Not really on topic, but I chuckled.

------
azanar
> The problem is that there is a difference between a call to improve yourself
> and a call to quit and find other work, you’re hopeless.

I think it can also depend on the attitude of the person who is being called.
Depending on the perspective and frame of mind of the person reading the call,
they might take a call for improvement and interpret it as a call to just give
up and leave. That people will interpret one as the other is not always the
fault of the poster; some people are just defensive, and some will end up
publicly whining when called out that they are being defensive.
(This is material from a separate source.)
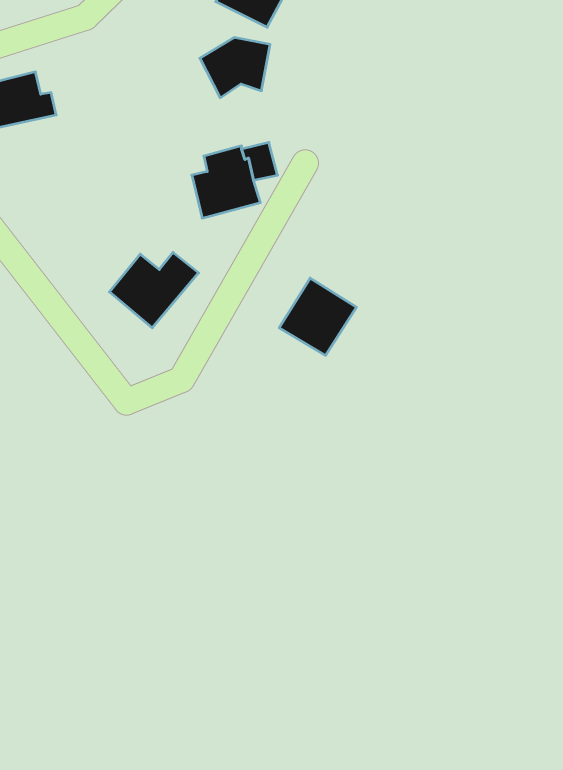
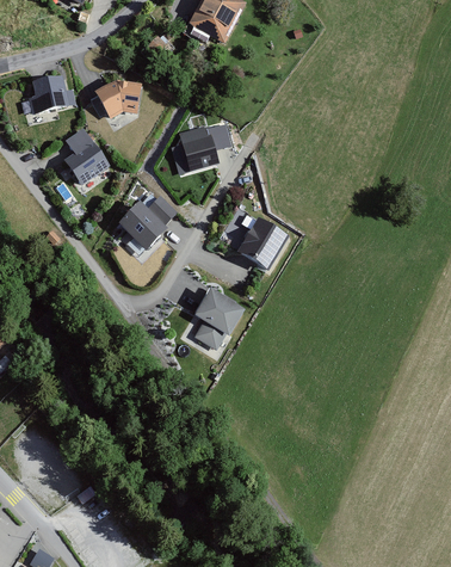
building: [200,38,270,98] -> [93,78,142,119]
building: none -> [61,128,106,186]
building: none -> [194,288,246,347]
Not to say
people can't be assholes, but they can also read too much emotion and spite
into things that have none.

Also, and this may be a somewhat unpopular opinion, there is nothing wrong in
making judgments and having strong opinions about things, be them people or
ideas. Declaring in advance that things can't be ranked doesn't make it so,
even if it leads to a period of forced harmony.
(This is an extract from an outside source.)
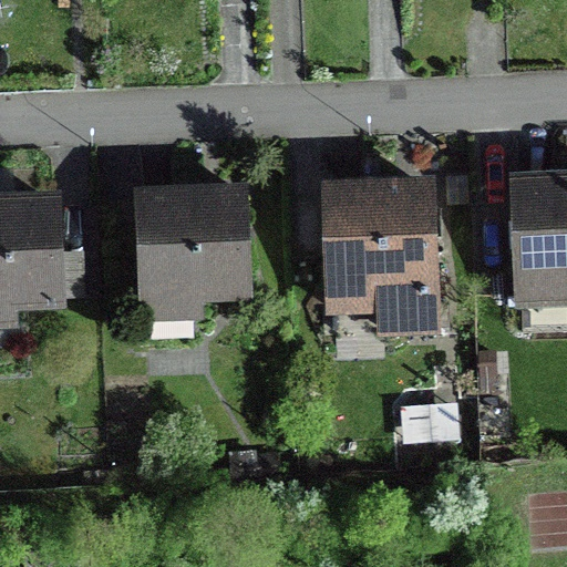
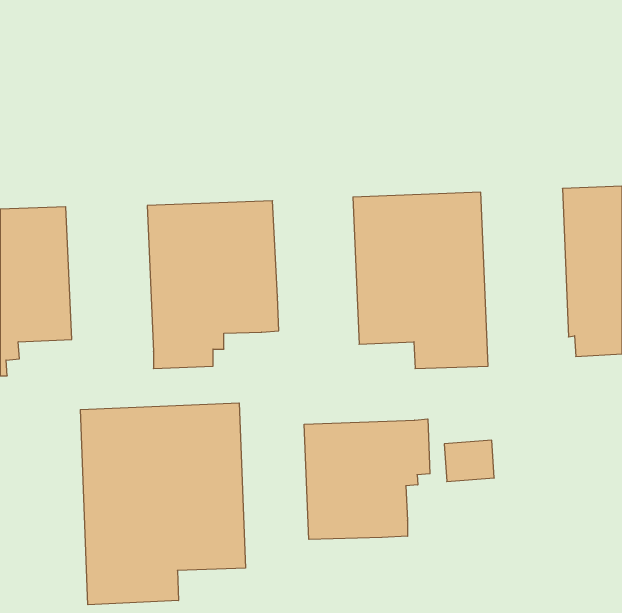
building: none -> [80,403,245,605]
building: none -> [304,419,430,539]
> I judge others’ competencies, in my own mind if nothing else. It’s just that
> when I do, it always leaves me feeling dirty and antagonistic. It makes me
> protective over my own ideas and not a very good team player.

This strikes me as conflating two discrete ideas. There is judging other
peoples' competencies and ideas, and there is being prideful and protective of
one's own. Either the latter is assumed to exist, or it is assumed to be
implied by the former. I think this is wrong, and I think the assumption that
it is true leads to more conflict than is necessary. That one thinks something
to be true does not mean that they have to pridefully defend it. Be able to
gracefully be proven wrong. Realize that the person is probably gauging your
reaction to the argument presented as much as they are the statement you made
that provoked the argument, possibly more so.
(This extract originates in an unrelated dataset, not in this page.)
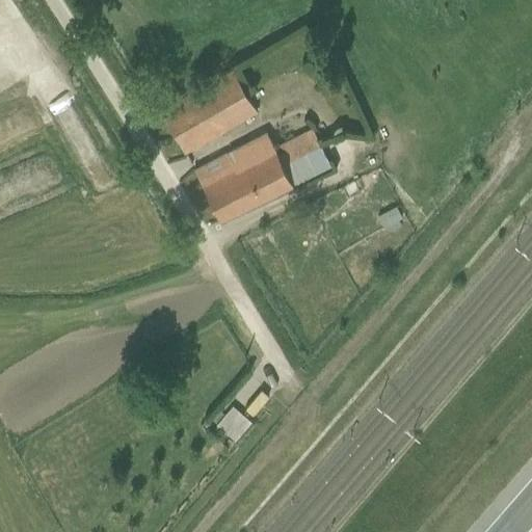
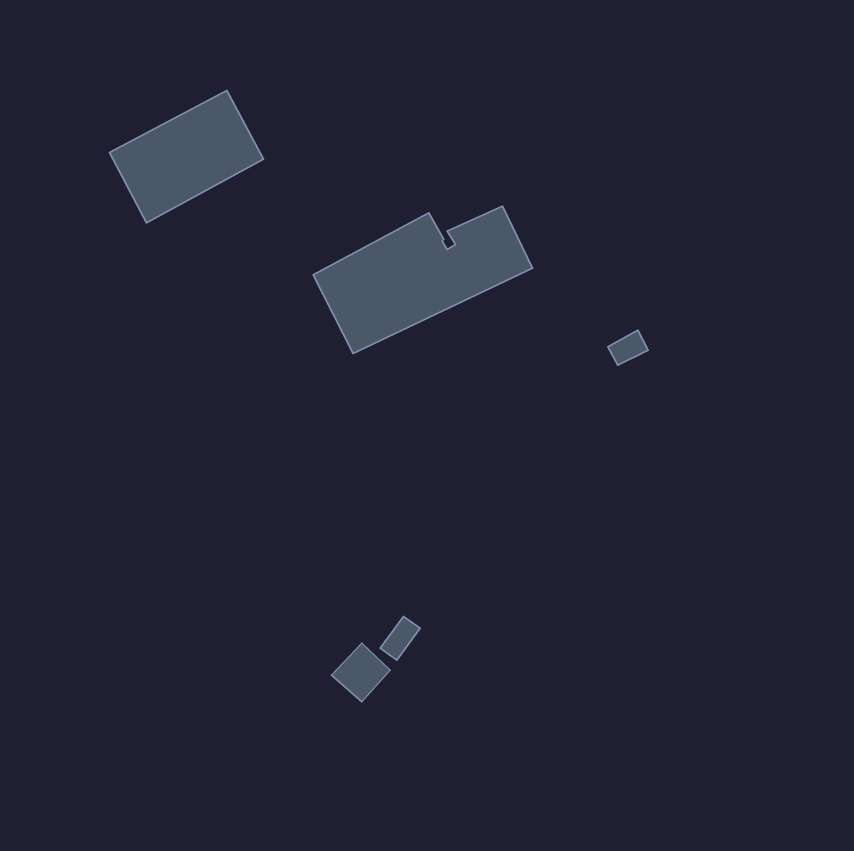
building: [162,73,258,155] -> [110,91,264,223]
A lot of times when I've witnessed programmers passing judgment, it was not
the disagreement that caused the problem. It was the lack of humility in one,
or both, of the parties involved. They either refused to accept good evidence
reasonably presented, or they would whine about being a victim of a personal
attack. I rarely see reasonable people being kicked to the curb, because
usually they are reasonable about where they are wrong, and what their
abilities and talents are.

------
ojbyrne
I've always felt that the logical conclusion to be drawn from the Dunning-
Kruger effect (<http://en.wikipedia.org/wiki/Dunning-Kruger_effect>) is that
top performers are plagued by self doubt.